Considering that Eliza and I met on a blind date, it was pretty miraculous that her family enjoys so many of the things that I do. It was a very good sign that on the first real time meeting the family Eliza's dad Lo grilled up some very tasty steaks. How did he know that I was a steak lover? Come to think of it, I think this may have been the first time in my life I ate a salad, but that is an aside. That night I played the basketball game "poison" with Eliza and several of her little sisters and a brother. I felt as if I belonged, even though I was so far out of my element surrounded by a big family. Along with the steak I found out that Lo was a conservative ( a huge plus in the book of the only guy I know that listened to Rush Limbaugh daily as a 15 year old), that at the time he was in the farming/sales industry ( I grew up on a farm, and was in sales), and he biked (as in bicycle, of which I like the mountain variety, although I'm not against leg shaving). Lo has always been to me an example of what a father should be: steadfast in the gospel, true to family and friends, a deeply devoted husband, and faithful father. As a cocky kid (which I think all 21 year olds just off the mission are) I caused Lo some consternation a few times, but he has always treated me so kindly. In fact I feel as though he has always treated me like one of his own sons. I don't know that a father in law could have a much higher compliment. Coming from a guy who has a dad and a step dad who I have grown up with, I am probably as close with my father in law as with either of my two dads (no offense intended fellas) and would proudly call Lo "dad".

So much has been made of the "evil" mother in law. Countless jokes and complaints, even movies and television shows based solely on this idea. Personally I don't get it. I never have. From day one my "mom" in law Kathleen has taken me in and taken me under her wing like one of her own little chicks. I have always liked Kathleen, I see so much of her in Eliza so what's not to like? Kathleen has always struck me as a supermom, without trying to appear to be a supermom. Like my own mother she has a soft spot for people and would quickly stand up for someone down on their luck but trying to what's right.
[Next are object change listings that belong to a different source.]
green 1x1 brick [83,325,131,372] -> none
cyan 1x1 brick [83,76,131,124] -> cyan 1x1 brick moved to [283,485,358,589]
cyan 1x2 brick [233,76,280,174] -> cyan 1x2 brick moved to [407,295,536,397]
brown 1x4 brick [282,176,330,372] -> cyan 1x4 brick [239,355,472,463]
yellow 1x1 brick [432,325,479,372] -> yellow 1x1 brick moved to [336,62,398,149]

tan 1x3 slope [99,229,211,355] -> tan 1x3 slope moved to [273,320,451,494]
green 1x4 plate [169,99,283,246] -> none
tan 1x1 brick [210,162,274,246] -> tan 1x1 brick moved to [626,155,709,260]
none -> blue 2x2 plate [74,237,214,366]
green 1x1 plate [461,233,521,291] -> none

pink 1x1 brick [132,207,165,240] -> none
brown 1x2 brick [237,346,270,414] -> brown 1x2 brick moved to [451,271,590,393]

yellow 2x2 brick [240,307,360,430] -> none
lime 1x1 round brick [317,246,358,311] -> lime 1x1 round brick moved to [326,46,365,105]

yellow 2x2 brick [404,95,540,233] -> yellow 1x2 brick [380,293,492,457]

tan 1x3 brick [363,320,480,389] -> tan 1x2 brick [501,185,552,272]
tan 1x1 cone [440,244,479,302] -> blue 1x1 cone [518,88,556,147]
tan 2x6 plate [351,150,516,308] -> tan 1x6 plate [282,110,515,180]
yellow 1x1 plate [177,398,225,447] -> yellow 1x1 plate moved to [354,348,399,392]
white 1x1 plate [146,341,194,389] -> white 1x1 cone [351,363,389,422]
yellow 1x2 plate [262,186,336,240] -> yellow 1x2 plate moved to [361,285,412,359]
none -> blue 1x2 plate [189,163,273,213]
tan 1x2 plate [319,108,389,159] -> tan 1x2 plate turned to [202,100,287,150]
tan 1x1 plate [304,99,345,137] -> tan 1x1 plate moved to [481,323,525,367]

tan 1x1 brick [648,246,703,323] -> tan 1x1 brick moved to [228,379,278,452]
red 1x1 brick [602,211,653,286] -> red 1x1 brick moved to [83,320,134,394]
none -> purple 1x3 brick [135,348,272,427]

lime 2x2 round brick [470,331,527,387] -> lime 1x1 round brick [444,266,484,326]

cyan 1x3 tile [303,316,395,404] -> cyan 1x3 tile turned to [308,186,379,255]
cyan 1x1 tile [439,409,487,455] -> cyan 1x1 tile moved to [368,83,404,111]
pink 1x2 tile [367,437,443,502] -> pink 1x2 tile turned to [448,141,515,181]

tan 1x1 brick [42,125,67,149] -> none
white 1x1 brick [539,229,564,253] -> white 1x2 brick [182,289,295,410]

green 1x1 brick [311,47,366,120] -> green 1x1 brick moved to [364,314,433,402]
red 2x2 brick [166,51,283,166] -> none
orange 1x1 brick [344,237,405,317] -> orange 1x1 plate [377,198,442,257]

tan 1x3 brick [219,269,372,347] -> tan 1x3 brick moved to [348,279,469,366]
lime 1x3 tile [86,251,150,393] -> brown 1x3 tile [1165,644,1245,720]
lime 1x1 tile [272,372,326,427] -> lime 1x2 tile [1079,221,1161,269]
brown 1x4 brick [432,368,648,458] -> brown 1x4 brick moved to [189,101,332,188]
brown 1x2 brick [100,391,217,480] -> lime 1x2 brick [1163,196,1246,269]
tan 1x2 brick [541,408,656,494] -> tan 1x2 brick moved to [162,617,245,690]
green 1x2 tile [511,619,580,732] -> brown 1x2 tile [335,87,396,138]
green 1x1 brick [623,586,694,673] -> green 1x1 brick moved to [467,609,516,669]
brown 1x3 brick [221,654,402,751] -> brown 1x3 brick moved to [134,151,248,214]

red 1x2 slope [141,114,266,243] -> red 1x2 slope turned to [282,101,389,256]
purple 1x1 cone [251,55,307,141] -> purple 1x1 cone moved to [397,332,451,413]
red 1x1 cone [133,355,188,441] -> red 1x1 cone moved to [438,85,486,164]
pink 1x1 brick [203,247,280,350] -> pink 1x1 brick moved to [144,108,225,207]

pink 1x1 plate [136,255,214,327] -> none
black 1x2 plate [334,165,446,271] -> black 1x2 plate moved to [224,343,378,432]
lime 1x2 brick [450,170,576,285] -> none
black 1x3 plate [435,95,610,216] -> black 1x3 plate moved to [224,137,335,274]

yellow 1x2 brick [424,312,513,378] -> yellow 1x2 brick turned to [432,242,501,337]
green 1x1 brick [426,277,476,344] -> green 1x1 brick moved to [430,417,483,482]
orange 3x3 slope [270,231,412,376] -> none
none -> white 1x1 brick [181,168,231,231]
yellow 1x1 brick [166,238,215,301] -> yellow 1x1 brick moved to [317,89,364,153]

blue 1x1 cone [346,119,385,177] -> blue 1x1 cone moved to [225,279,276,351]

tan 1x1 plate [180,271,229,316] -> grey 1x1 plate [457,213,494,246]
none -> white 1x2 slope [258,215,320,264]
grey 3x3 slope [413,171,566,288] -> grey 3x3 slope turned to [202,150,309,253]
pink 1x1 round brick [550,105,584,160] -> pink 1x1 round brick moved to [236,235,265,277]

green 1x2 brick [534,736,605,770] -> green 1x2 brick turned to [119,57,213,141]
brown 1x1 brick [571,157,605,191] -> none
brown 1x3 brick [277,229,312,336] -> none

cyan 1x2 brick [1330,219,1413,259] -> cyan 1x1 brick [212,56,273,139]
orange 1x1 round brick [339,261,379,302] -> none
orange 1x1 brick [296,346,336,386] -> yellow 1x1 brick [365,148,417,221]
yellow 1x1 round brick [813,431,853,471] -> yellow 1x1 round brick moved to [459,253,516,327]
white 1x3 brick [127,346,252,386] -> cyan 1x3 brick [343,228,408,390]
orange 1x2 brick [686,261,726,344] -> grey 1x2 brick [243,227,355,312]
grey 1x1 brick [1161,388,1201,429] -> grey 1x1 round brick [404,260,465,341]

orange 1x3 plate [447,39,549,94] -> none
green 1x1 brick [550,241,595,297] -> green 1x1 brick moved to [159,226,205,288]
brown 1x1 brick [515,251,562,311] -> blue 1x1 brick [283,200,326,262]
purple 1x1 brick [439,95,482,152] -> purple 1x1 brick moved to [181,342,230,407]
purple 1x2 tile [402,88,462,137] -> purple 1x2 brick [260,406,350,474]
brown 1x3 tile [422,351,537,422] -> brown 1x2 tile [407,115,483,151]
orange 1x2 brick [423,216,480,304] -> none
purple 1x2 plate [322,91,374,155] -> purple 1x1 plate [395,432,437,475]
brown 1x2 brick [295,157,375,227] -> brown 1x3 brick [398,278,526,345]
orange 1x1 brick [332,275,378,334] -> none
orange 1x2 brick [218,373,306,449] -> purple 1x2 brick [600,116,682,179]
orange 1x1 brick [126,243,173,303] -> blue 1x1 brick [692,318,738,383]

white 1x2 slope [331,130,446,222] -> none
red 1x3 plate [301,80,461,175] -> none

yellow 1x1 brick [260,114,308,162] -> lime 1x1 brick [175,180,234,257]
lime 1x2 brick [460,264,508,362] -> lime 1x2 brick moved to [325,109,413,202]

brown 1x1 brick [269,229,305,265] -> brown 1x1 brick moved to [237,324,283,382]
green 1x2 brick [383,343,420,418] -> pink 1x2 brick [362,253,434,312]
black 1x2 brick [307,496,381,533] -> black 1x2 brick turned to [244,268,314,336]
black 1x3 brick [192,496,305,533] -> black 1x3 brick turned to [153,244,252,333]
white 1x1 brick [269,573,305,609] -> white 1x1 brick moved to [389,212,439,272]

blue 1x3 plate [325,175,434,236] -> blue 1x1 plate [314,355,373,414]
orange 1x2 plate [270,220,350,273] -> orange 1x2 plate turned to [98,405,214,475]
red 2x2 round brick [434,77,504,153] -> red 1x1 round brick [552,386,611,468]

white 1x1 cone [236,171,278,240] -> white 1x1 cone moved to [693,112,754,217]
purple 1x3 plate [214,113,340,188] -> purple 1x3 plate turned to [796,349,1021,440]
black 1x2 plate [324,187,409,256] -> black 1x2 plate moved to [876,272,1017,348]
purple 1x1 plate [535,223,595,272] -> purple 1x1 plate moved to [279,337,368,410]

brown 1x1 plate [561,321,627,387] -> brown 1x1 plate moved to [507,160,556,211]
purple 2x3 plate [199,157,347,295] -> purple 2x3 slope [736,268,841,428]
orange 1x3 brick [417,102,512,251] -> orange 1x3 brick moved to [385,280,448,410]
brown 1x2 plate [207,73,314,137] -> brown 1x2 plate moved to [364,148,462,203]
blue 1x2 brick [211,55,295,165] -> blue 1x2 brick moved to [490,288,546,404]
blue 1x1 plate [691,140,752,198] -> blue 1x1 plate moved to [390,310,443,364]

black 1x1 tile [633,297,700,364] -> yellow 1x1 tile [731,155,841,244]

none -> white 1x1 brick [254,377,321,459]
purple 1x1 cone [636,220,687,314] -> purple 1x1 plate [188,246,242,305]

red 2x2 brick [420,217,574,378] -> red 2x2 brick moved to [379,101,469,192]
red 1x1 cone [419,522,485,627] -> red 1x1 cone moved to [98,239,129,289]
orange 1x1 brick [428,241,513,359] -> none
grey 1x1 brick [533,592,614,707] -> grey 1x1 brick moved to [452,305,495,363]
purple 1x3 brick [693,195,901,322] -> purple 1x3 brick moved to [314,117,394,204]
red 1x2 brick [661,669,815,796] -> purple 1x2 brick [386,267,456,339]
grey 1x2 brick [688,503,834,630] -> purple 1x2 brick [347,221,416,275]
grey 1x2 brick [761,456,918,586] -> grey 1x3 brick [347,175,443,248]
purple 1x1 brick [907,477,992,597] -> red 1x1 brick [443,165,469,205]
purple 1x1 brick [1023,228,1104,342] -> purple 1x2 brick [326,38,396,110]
Like my own mom she was on her high school's spirit squad (or whatever they were called, for my mom I think it was the "peppers"). I can see Eliza's drive and determination in her mom. I can see Eliza's intense love and desire for her children's well being in Kathleen. I can see the beauty and grace with which Eliza carries herself in Kathleen. My mom in law is the epitome of class, with the ability to make a joke (even very mildly off color) without coming across as phony. I love Kathleen as if she were my own mother and in some real ways she is.

Now, more than ever, as Kathleen is battling through a very serious health problem with her tumor and subsequent surgical complications I have come to truly appreciate my family. I have really felt that my extended family is just that... family. As Eliza and I were sealed together in the temple in front of friends and family the sealing power of the priesthood made me a very real link in her family chain and my spiritual family is every bit as real to me as my "blood" family. If all goes well I will be with them all together, forever.